As soon as my dad said those words, "killed in a car crash", everything afterwards is only short clips of moments that passed, like pictures on a reel going around, they flash in front of my eyes and then crash together into a million pieces until I close them because I don't want to remember.
After that i forgot about him. I flushed every memory out of my mind because it was too painful to think about, too painful to remember, too heart wrenching and guilt ridden to think that I hadn't paid attention in those last few precious moments I had with him.
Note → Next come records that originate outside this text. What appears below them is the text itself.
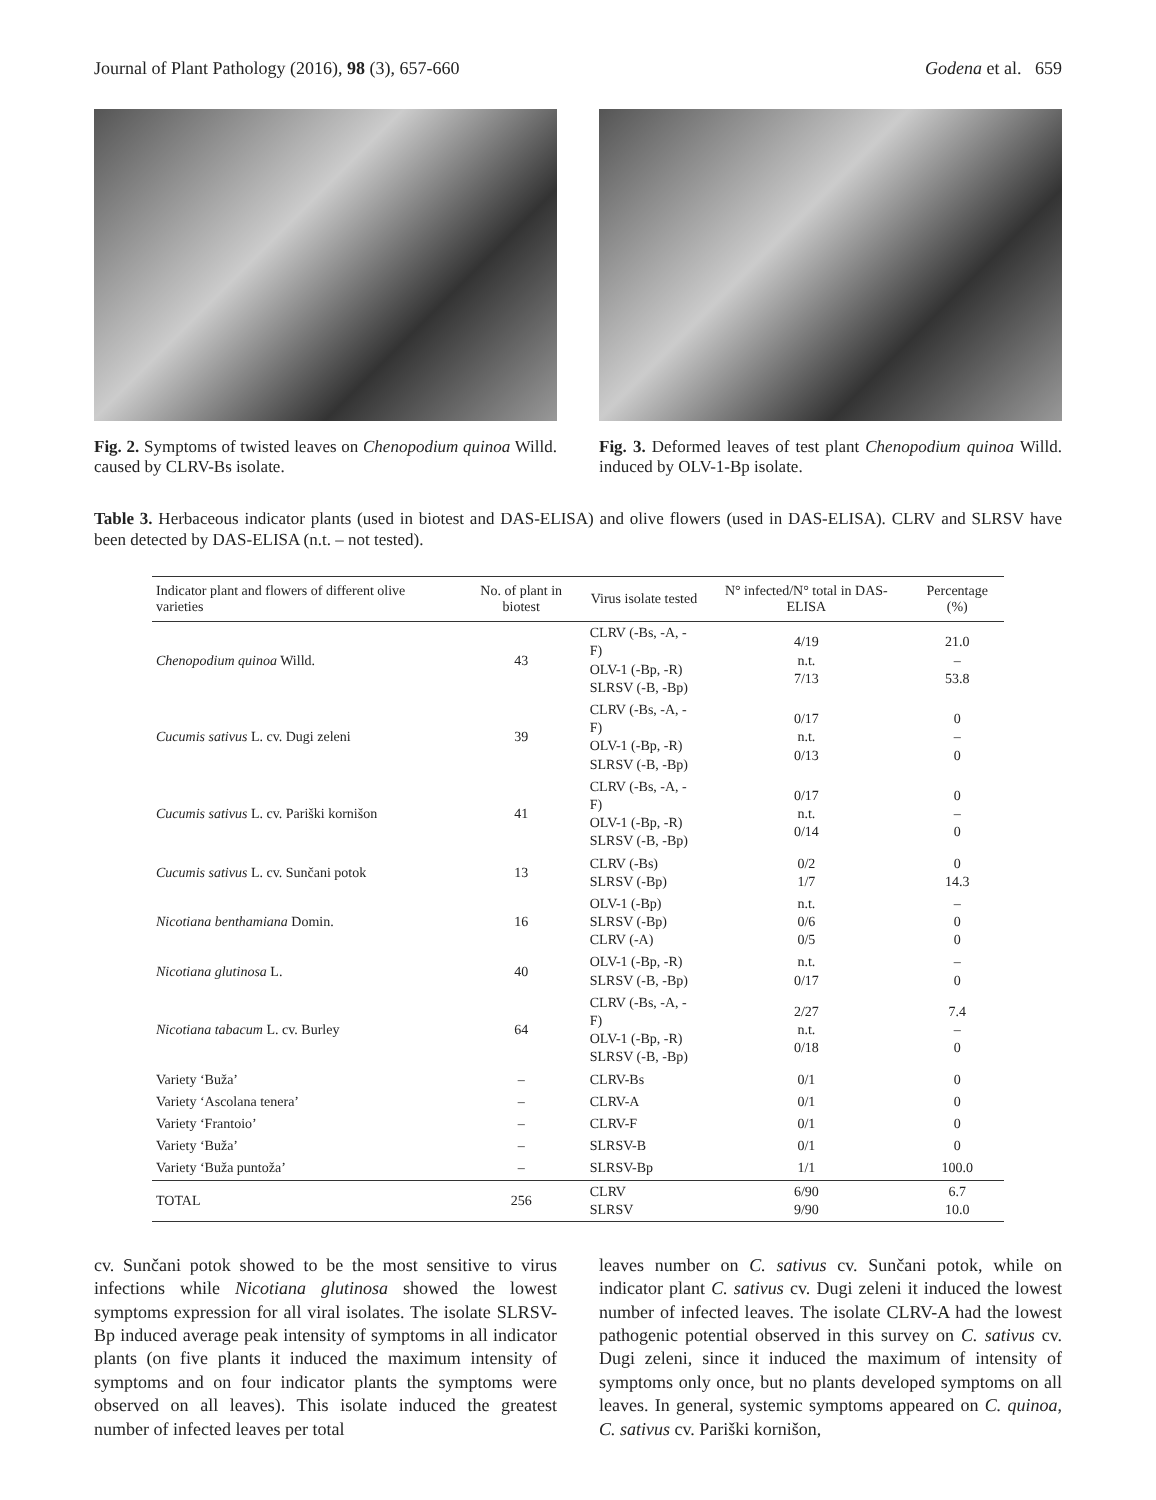Journal of Plant Pathology (2016), 98 (3), 657-660 Godena et al. 659
Fig. 2. Symptoms of twisted leaves on Chenopodium quinoa Willd. caused by CLRV-Bs isolate.
Fig. 3. Deformed leaves of test plant Chenopodium quinoa Willd. induced by OLV-1-Bp isolate.
Table 3. Herbaceous indicator plants (used in biotest and DAS-ELISA) and olive flowers (used in DAS-ELISA). CLRV and SLRSV have been detected by DAS-ELISA (n.t. – not tested).
| Indicator plant and flowers of different olive varieties | No. of plant in biotest | Virus isolate tested | N° infected/N° total in DAS-ELISA | Percentage (%) |
| --- | --- | --- | --- | --- |
| Chenopodium quinoa Willd. | 43 | CLRV (-Bs, -A, -F) OLV-1 (-Bp, -R) SLRSV (-B, -Bp) | 4/19 n.t. 7/13 | 21.0 – 53.8 |
| Cucumis sativus L. cv. Dugi zeleni | 39 | CLRV (-Bs, -A, -F) OLV-1 (-Bp, -R) SLRSV (-B, -Bp) | 0/17 n.t. 0/13 | 0 – 0 |
| Cucumis sativus L. cv. Pariški kornišon | 41 | CLRV (-Bs, -A, -F) OLV-1 (-Bp, -R) SLRSV (-B, -Bp) | 0/17 n.t. 0/14 | 0 – 0 |
| Cucumis sativus L. cv. Sunčani potok | 13 | CLRV (-Bs) SLRSV (-Bp) | 0/2 1/7 | 0 14.3 |
| Nicotiana benthamiana Domin. | 16 | OLV-1 (-Bp) SLRSV (-Bp) CLRV (-A) | n.t. 0/6 0/5 | – 0 0 |
| Nicotiana glutinosa L. | 40 | OLV-1 (-Bp, -R) SLRSV (-B, -Bp) | n.t. 0/17 | – 0 |
| Nicotiana tabacum L. cv. Burley | 64 | CLRV (-Bs, -A, -F) OLV-1 (-Bp, -R) SLRSV (-B, -Bp) | 2/27 n.t. 0/18 | 7.4 – 0 |
| Variety ‘Buža’ | – | CLRV-Bs | 0/1 | 0 |
| Variety ‘Ascolana tenera’ | – | CLRV-A | 0/1 | 0 |
| Variety ‘Frantoio’ | – | CLRV-F | 0/1 | 0 |
| Variety ‘Buža’ | – | SLRSV-B | 0/1 | 0 |
| Variety ‘Buža puntoža’ | – | SLRSV-Bp | 1/1 | 100.0 |
| TOTAL | 256 | CLRV SLRSV | 6/90 9/90 | 6.7 10.0 |
cv. Sunčani potok showed to be the most sensitive to virus infections while Nicotiana glutinosa showed the lowest symptoms expression for all viral isolates. The isolate SLRSV-Bp induced average peak intensity of symptoms in all indicator plants (on five plants it induced the maximum intensity of symptoms and on four indicator plants the symptoms were observed on all leaves). This isolate induced the greatest number of infected leaves per total
leaves number on C. sativus cv. Sunčani potok, while on indicator plant C. sativus cv. Dugi zeleni it induced the lowest number of infected leaves. The isolate CLRV-A had the lowest pathogenic potential observed in this survey on C. sativus cv. Dugi zeleni, since it induced the maximum of intensity of symptoms only once, but no plants developed symptoms on all leaves. In general, systemic symptoms appeared on C. quinoa, C. sativus cv. Pariški kornišon,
But every once in a while, when it comes back to the surface I remember. Sometimes I smile, and sometimes I cry, but I always always say a prayer. I can still see you sitting on the couch next to me, and I can still hear you whispering that I was your favorite, and not to tell anyone. I can still hear you laughing when I asked you about Chi's dreadlocks, and I can still see you arguing about religion with your brothers while we sat and listened even though we didn't understand. And then I start to remember not even talking to you at the wedding, the last time I ever saw you. I remember getting older, forgetting that you were there because I had more "important" things to think about, and I remember that they didn't even matter.
If I knew then what I know now, that seven years later I would still regret not telling you that day that I loved you, that you would always be my favorite, then I would have changed it all. I'm still sorry, and every time I whisper it in my prayers its the most heartfelt sorry I have ever said.
I wish that you could see me now, I know you would be proud. Because its seven years later, and even though I will never know who you would have been, I hope your watching me and who I have become.